Global equities rebounded last week, gaining 3.1% in local currency terms and as much as 4.6% in sterling terms. They have now regained the bulk of the losses sustained due to fears over the coronavirus, although Asia and Emerging Markets at the epicentre of the outbreak have only recovered around half their declines.
Markets have taken heart from encouraging news regarding the spread of the virus. Whereas the number of confirmed cases had been growing at over 20% per day a week ago, the growth rate has dropped in recent days to single digits. While the data is clearly not the most reliable given the chaos in Wuhan, it does suggest efforts to contain the virus may be starting to work.
Last week’s economic numbers were also a source of encouragement with global business confidence improving more than expected in January, and the US figures also surprising on the upside. This improvement will no doubt be thrown into reverse by the coronavirus over the next couple of months. Indeed, Chinese growth looks set to slow sharply in the first quarter and global growth is also likely to weaken significantly.
However, the important point is that this disruption is expected to be only temporary, with activity bouncing back in the second and third quarters. This was certainly the experience of previous health scares. This time, the backdrop of improving business confidence should increase the ability of the global economy to withstand the hit from the virus.

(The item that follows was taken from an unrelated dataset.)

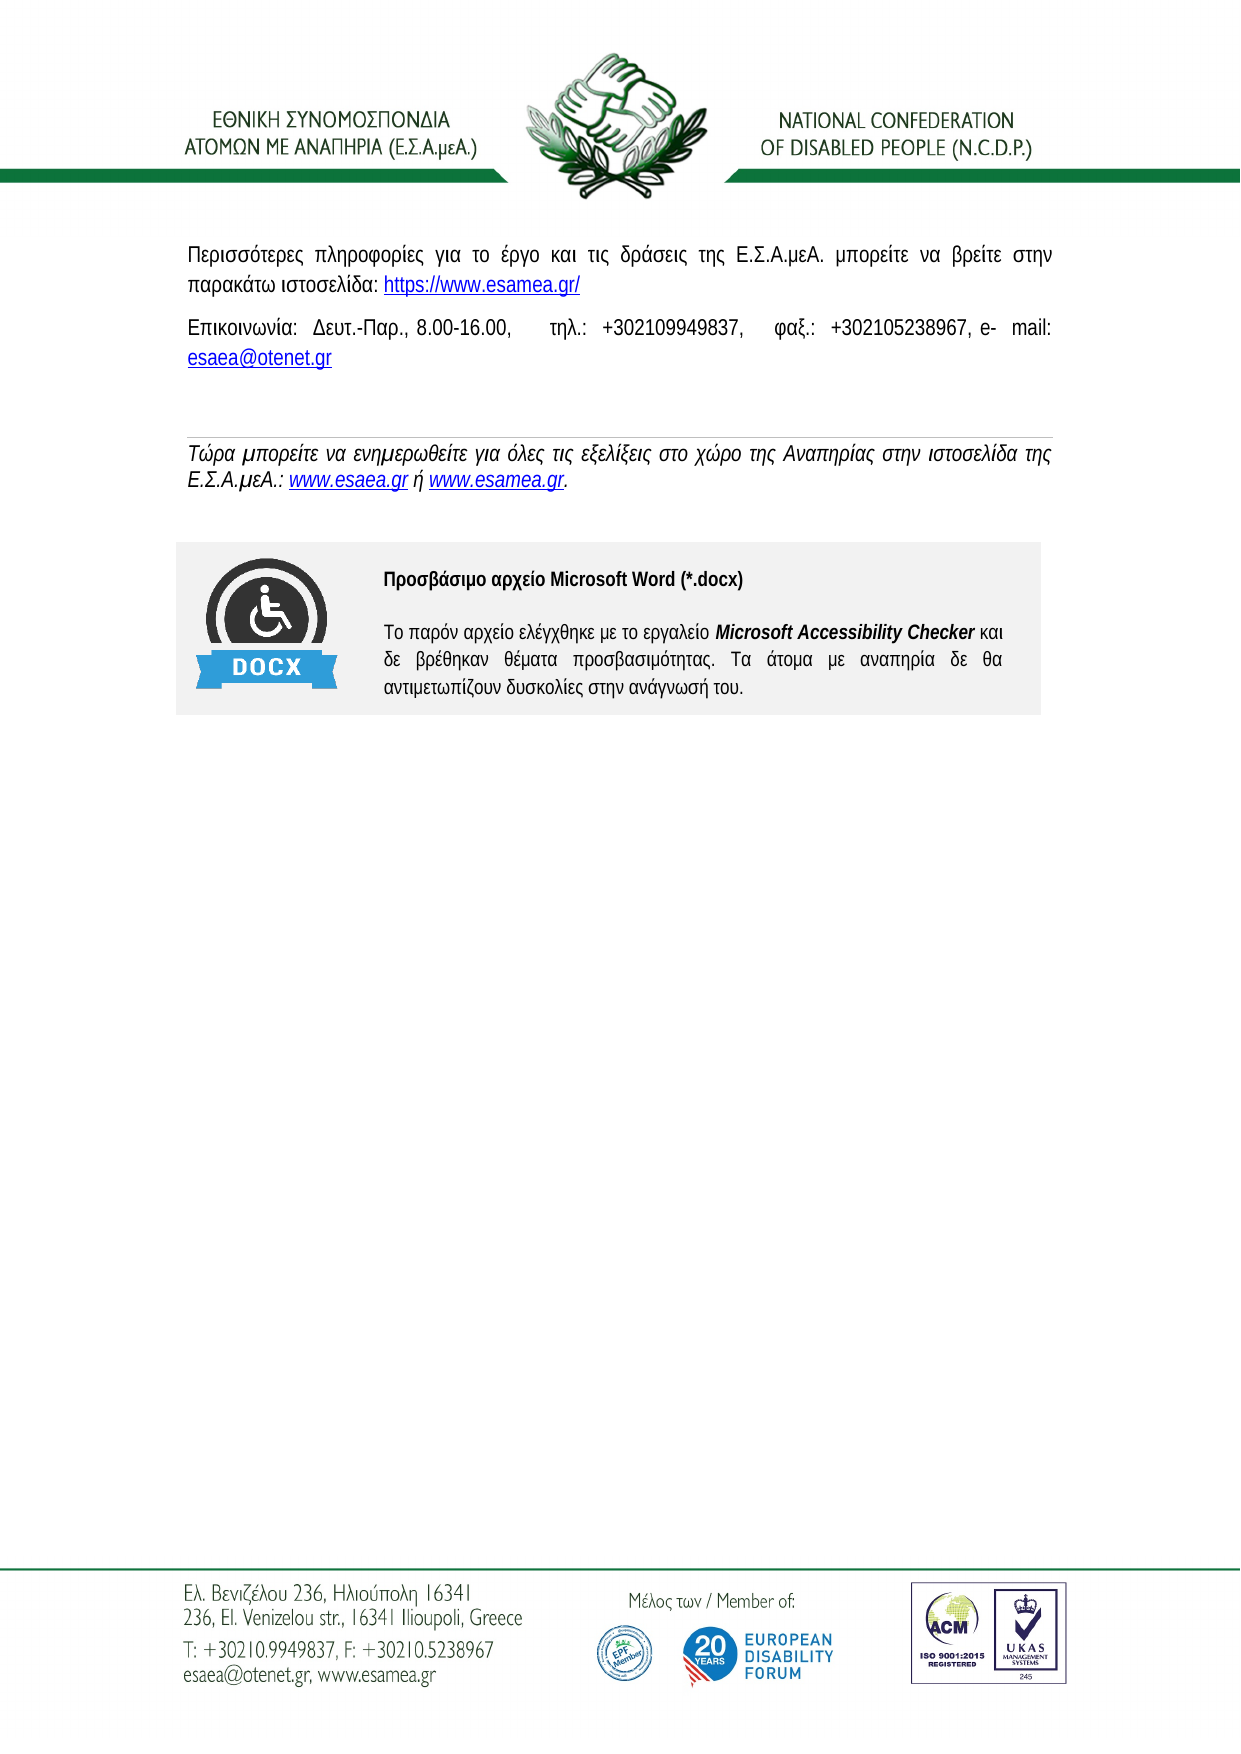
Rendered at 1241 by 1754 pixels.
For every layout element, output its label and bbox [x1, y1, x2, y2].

Even so, it will be a few weeks before it becomes evident that the virus really is under control, and a few months before the global economic recovery has clearly managed to ride out the disruption. We anticipate further market volatility during this period of uncertainty and we are not looking for global equities to sustain a break higher for a while yet.
As for UK equities, they have started to underperform again and have now retraced the outperformance since October. Worries over the limitations of any UK-EU trade deal, along with the Bank of England’s recent distinctly downbeat growth forecasts, seem to have cast a pall over the UK market. We are far from long-term bulls on the UK economy. But we do believe the combination of attractive valuations and a significant pick-up in growth – albeit from meagre levels – should lead to UK equities faring relatively well over the coming year.